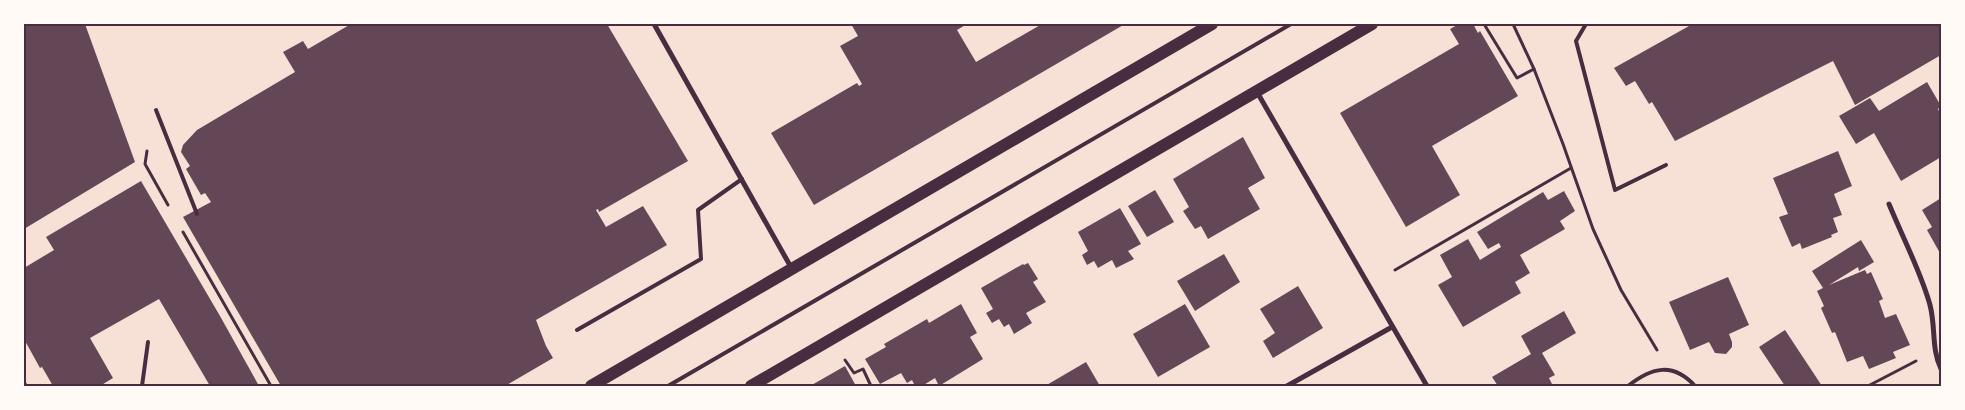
<svg xmlns="http://www.w3.org/2000/svg" width="1965" height="410" viewBox="0 0 1965 410" font-family="Spectral,serif">
<style>
.building{fill:#644757}
.lines{fill:none;stroke-linecap:round;stroke-linejoin:round}
.path{stroke:#4a2c40;stroke-width:3}
.service{stroke:#4a2c40;stroke-width:4}
.minor{stroke:#4a2c40;stroke-width:5}
.primary{stroke:#4a2c40;stroke-width:12}
.neatline{fill:none;stroke:#4a2c40;stroke-width:2}
</style>
<rect width="100%" height="100%" fill="#f7e1d7"/>
<g class="building">
<path d="M 24,24 L 85,24 L 135,162 L 24,229 Z"/>
<path d="M 351,24 L 607,24 L 688,161 L 599,212 L 598,209 L 596,210 L 606,227 L 643,206 L 667,245 L 536,320 L 546,346 L 553,358 L 505,386 L 281,386 L 183,217 L 211,202 L 205,193 L 201,195 L 186,169 L 190,166 L 181,152 L 183,145 L 197,130 L 295,72 L 283,52 L 303,41 L 308,49 Z"/>
<path d="M 851,24 L 967,24 L 957,30 L 976,62 L 1042,24 L 1125,24 L 814,205 L 771,133 L 857,83 L 859,86 L 862,84 L 840,46 L 858,36 Z"/>
<path d="M 1459,24 L 1473,24 L 1478,33 L 1480,31 L 1518,96 L 1432,146 L 1460,195 L 1406,227 L 1340,113 L 1459,44 L 1450,29 Z"/>
<path d="M 1688,24 L 1941,24 L 1941,55 L 1855,105 L 1833,61 L 1675,141 L 1652,102 L 1649,104 L 1635,81 L 1626,86 L 1614,68 L 1689,26 Z"/>
<path d="M 1927,82 L 1941,106 L 1938,109 L 1941,115 L 1941,157 L 1901,181 L 1874,133 L 1856,144 L 1839,116 L 1870,98 L 1879,111 Z"/>
<path d="M 1243,137 L 1265,178 L 1248,188 L 1260,209 L 1208,239 L 1201,226 L 1195,229 L 1183,211 L 1189,207 L 1173,179 Z"/>
<path d="M 1838,151 L 1852,186 L 1834,194 L 1842,215 L 1833,218 L 1838,232 L 1831,235 L 1832,237 L 1802,249 L 1800,243 L 1792,247 L 1779,217 L 1788,214 L 1773,178 Z"/>
<path d="M 141,181 L 220,316 L 259,386 L 210,386 L 159,299 L 90,338 L 113,378 L 100,386 L 53,386 L 42,367 L 55,360 L 40,368 L 24,339 L 24,268 L 54,250 L 46,237 Z"/>
<path d="M 1155,190 L 1174,222 L 1147,237 L 1128,206 Z"/>
<path d="M 1564,191 L 1575,211 L 1560,221 L 1565,229 L 1520,255 L 1530,273 L 1515,282 L 1521,293 L 1463,327 L 1438,285 L 1452,277 L 1440,255 L 1468,239 L 1480,260 L 1501,247 L 1499,243 L 1488,249 L 1477,232 L 1543,192 L 1548,200 Z"/>
<path d="M 1941,198 L 1941,255 L 1927,230 L 1932,227 L 1922,210 Z"/>
<path d="M 1120,208 L 1141,244 L 1128,251 L 1134,259 L 1116,268 L 1112,260 L 1098,268 L 1094,261 L 1087,265 L 1082,255 L 1088,251 L 1078,232 Z"/>
<path d="M 1861,240 L 1874,262 L 1859,271 L 1858,267 L 1829,285 L 1865,270 L 1867,274 L 1871,272 L 1883,299 L 1879,301 L 1885,318 L 1896,314 L 1910,345 L 1893,352 L 1896,358 L 1869,369 L 1863,356 L 1847,362 L 1835,332 L 1832,333 L 1821,308 L 1824,306 L 1817,291 L 1823,288 L 1812,271 Z"/>
<path d="M 1224,254 L 1240,282 L 1195,311 L 1177,281 Z"/>
<path d="M 1028,263 L 1038,279 L 1033,282 L 1046,302 L 1026,313 L 1032,323 L 1014,334 L 1009,324 L 1004,327 L 999,319 L 992,323 L 986,313 L 993,309 L 981,288 L 1023,264 L 1024,265 Z"/>
<path d="M 1728,277 L 1749,325 L 1729,334 L 1732,342 L 1732,347 L 1726,354 L 1715,353 L 1709,342 L 1690,350 L 1669,302 Z"/>
<path d="M 1298,286 L 1323,328 L 1273,358 L 1263,341 L 1275,333 L 1260,309 Z"/>
<path d="M 961,304 L 977,333 L 970,337 L 983,359 L 939,386 L 935,378 L 922,386 L 915,386 L 912,380 L 907,383 L 901,373 L 880,384 L 865,359 L 886,347 L 884,344 L 927,319 L 929,323 Z"/>
<path d="M 1185,304 L 1210,347 L 1158,377 L 1133,334 Z"/>
<path d="M 1564,311 L 1576,333 L 1542,353 L 1555,375 L 1549,378 L 1553,386 L 1498,386 L 1492,377 L 1531,354 L 1521,336 Z"/>
<path d="M 1785,330 L 1822,386 L 1785,386 L 1759,347 Z"/>
<path d="M 1086,362 L 1100,386 L 1045,386 Z"/>
<path d="M 845,366 L 856,386 L 810,386 Z"/>
</g>
<g class="lines">
<g class="path">
<path d="M 1484,24 L 1517,78 L 1534,69"/>
<path d="M 1513,24 L 1534,69 L 1563,144 L 1593,229 L 1621,290 L 1657,350"/>
<path d="M 147,151 L 145,164 L 168,205"/>
<path d="M 183,232 L 271,386"/>
<path d="M 1395,270 L 1571,168"/>
<path d="M 845,360 L 854,373 L 863,369 L 871,386"/>
<path d="M 1868,386 L 1916,361"/>
</g>
<g class="service">
<path d="M 1586,24 L 1576,41 L 1615,190 L 1666,165"/>
<path d="M 156,110 L 197,214"/>
<path d="M 577,330 L 701,259 L 698,210 L 742,179"/>
<path d="M 24,383 L 26,386"/>
<path d="M 142,386 L 148,342"/>
<path d="M 668,386 L 1291,24"/>
<path d="M 1628,386 C 1652,367 1673,362 1695,386"/>
</g>
<g class="minor">
<path d="M 654,24 L 792,269"/>
<path d="M 1257,92 L 1427,386"/>
<path d="M 1889,204 C 1902,236 1921,272 1930,305 C 1936,328 1931,348 1941,369"/>
<path d="M 1287,386 L 1392,327"/>
</g>
<g class="primary">
<path d="M 591,386 L 1212,24"/>
<path d="M 751,386 L 1372,24"/>
</g>
</g>
<rect width="1965" height="410" fill="none" stroke="#fffaf5" stroke-width="50"/>
<rect x="25" y="25" width="1915" height="360" class="neatline"/>
</svg>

(Activity):
If a record contains a picture, leave the picture out and retype everything else exactly.

(Answer to this problem):
<svg xmlns="http://www.w3.org/2000/svg" width="1965" height="410" viewBox="0 0 1965 410" font-family="Spectral,serif">
<style>
.building{fill:#644757}
.lines{fill:none;stroke-linecap:round;stroke-linejoin:round}
.path{stroke:#4a2c40;stroke-width:3}
.service{stroke:#4a2c40;stroke-width:4}
.minor{stroke:#4a2c40;stroke-width:5}
.primary{stroke:#4a2c40;stroke-width:12}
.neatline{fill:none;stroke:#4a2c40;stroke-width:2}
</style>
<rect width="100%" height="100%" fill="#f7e1d7"/>
<g class="building">
<path d="M 24,24 L 85,24 L 135,162 L 24,229 Z"/>
<path d="M 351,24 L 607,24 L 688,161 L 599,212 L 598,209 L 596,210 L 606,227 L 643,206 L 667,245 L 536,320 L 546,346 L 553,358 L 505,386 L 281,386 L 183,217 L 211,202 L 205,193 L 201,195 L 186,169 L 190,166 L 181,152 L 183,145 L 197,130 L 295,72 L 283,52 L 303,41 L 308,49 Z"/>
<path d="M 851,24 L 967,24 L 957,30 L 976,62 L 1042,24 L 1125,24 L 814,205 L 771,133 L 857,83 L 859,86 L 862,84 L 840,46 L 858,36 Z"/>
<path d="M 1459,24 L 1473,24 L 1478,33 L 1480,31 L 1518,96 L 1432,146 L 1460,195 L 1406,227 L 1340,113 L 1459,44 L 1450,29 Z"/>
<path d="M 1688,24 L 1941,24 L 1941,55 L 1855,105 L 1833,61 L 1675,141 L 1652,102 L 1649,104 L 1635,81 L 1626,86 L 1614,68 L 1689,26 Z"/>
<path d="M 1927,82 L 1941,106 L 1938,109 L 1941,115 L 1941,157 L 1901,181 L 1874,133 L 1856,144 L 1839,116 L 1870,98 L 1879,111 Z"/>
<path d="M 1243,137 L 1265,178 L 1248,188 L 1260,209 L 1208,239 L 1201,226 L 1195,229 L 1183,211 L 1189,207 L 1173,179 Z"/>
<path d="M 1838,151 L 1852,186 L 1834,194 L 1842,215 L 1833,218 L 1838,232 L 1831,235 L 1832,237 L 1802,249 L 1800,243 L 1792,247 L 1779,217 L 1788,214 L 1773,178 Z"/>
<path d="M 141,181 L 220,316 L 259,386 L 210,386 L 159,299 L 90,338 L 113,378 L 100,386 L 53,386 L 42,367 L 55,360 L 40,368 L 24,339 L 24,268 L 54,250 L 46,237 Z"/>
<path d="M 1155,190 L 1174,222 L 1147,237 L 1128,206 Z"/>
<path d="M 1564,191 L 1575,211 L 1560,221 L 1565,229 L 1520,255 L 1530,273 L 1515,282 L 1521,293 L 1463,327 L 1438,285 L 1452,277 L 1440,255 L 1468,239 L 1480,260 L 1501,247 L 1499,243 L 1488,249 L 1477,232 L 1543,192 L 1548,200 Z"/>
<path d="M 1941,198 L 1941,255 L 1927,230 L 1932,227 L 1922,210 Z"/>
<path d="M 1120,208 L 1141,244 L 1128,251 L 1134,259 L 1116,268 L 1112,260 L 1098,268 L 1094,261 L 1087,265 L 1082,255 L 1088,251 L 1078,232 Z"/>
<path d="M 1861,240 L 1874,262 L 1859,271 L 1858,267 L 1829,285 L 1865,270 L 1867,274 L 1871,272 L 1883,299 L 1879,301 L 1885,318 L 1896,314 L 1910,345 L 1893,352 L 1896,358 L 1869,369 L 1863,356 L 1847,362 L 1835,332 L 1832,333 L 1821,308 L 1824,306 L 1817,291 L 1823,288 L 1812,271 Z"/>
<path d="M 1224,254 L 1240,282 L 1195,311 L 1177,281 Z"/>
<path d="M 1028,263 L 1038,279 L 1033,282 L 1046,302 L 1026,313 L 1032,323 L 1014,334 L 1009,324 L 1004,327 L 999,319 L 992,323 L 986,313 L 993,309 L 981,288 L 1023,264 L 1024,265 Z"/>
<path d="M 1728,277 L 1749,325 L 1729,334 L 1732,342 L 1732,347 L 1726,354 L 1715,353 L 1709,342 L 1690,350 L 1669,302 Z"/>
<path d="M 1298,286 L 1323,328 L 1273,358 L 1263,341 L 1275,333 L 1260,309 Z"/>
<path d="M 961,304 L 977,333 L 970,337 L 983,359 L 939,386 L 935,378 L 922,386 L 915,386 L 912,380 L 907,383 L 901,373 L 880,384 L 865,359 L 886,347 L 884,344 L 927,319 L 929,323 Z"/>
<path d="M 1185,304 L 1210,347 L 1158,377 L 1133,334 Z"/>
<path d="M 1564,311 L 1576,333 L 1542,353 L 1555,375 L 1549,378 L 1553,386 L 1498,386 L 1492,377 L 1531,354 L 1521,336 Z"/>
<path d="M 1785,330 L 1822,386 L 1785,386 L 1759,347 Z"/>
<path d="M 1086,362 L 1100,386 L 1045,386 Z"/>
<path d="M 845,366 L 856,386 L 810,386 Z"/>
</g>
<g class="lines">
<g class="path">
<path d="M 1484,24 L 1517,78 L 1534,69"/>
<path d="M 1513,24 L 1534,69 L 1563,144 L 1593,229 L 1621,290 L 1657,350"/>
<path d="M 147,151 L 145,164 L 168,205"/>
<path d="M 183,232 L 271,386"/>
<path d="M 1395,270 L 1571,168"/>
<path d="M 845,360 L 854,373 L 863,369 L 871,386"/>
<path d="M 1868,386 L 1916,361"/>
</g>
<g class="service">
<path d="M 1586,24 L 1576,41 L 1615,190 L 1666,165"/>
<path d="M 156,110 L 197,214"/>
<path d="M 577,330 L 701,259 L 698,210 L 742,179"/>
<path d="M 24,383 L 26,386"/>
<path d="M 142,386 L 148,342"/>
<path d="M 668,386 L 1291,24"/>
<path d="M 1628,386 C 1652,367 1673,362 1695,386"/>
</g>
<g class="minor">
<path d="M 654,24 L 792,269"/>
<path d="M 1257,92 L 1427,386"/>
<path d="M 1889,204 C 1902,236 1921,272 1930,305 C 1936,328 1931,348 1941,369"/>
<path d="M 1287,386 L 1392,327"/>
</g>
<g class="primary">
<path d="M 591,386 L 1212,24"/>
<path d="M 751,386 L 1372,24"/>
</g>
</g>
<rect width="1965" height="410" fill="none" stroke="#fffaf5" stroke-width="50"/>
<rect x="25" y="25" width="1915" height="360" class="neatline"/>
</svg>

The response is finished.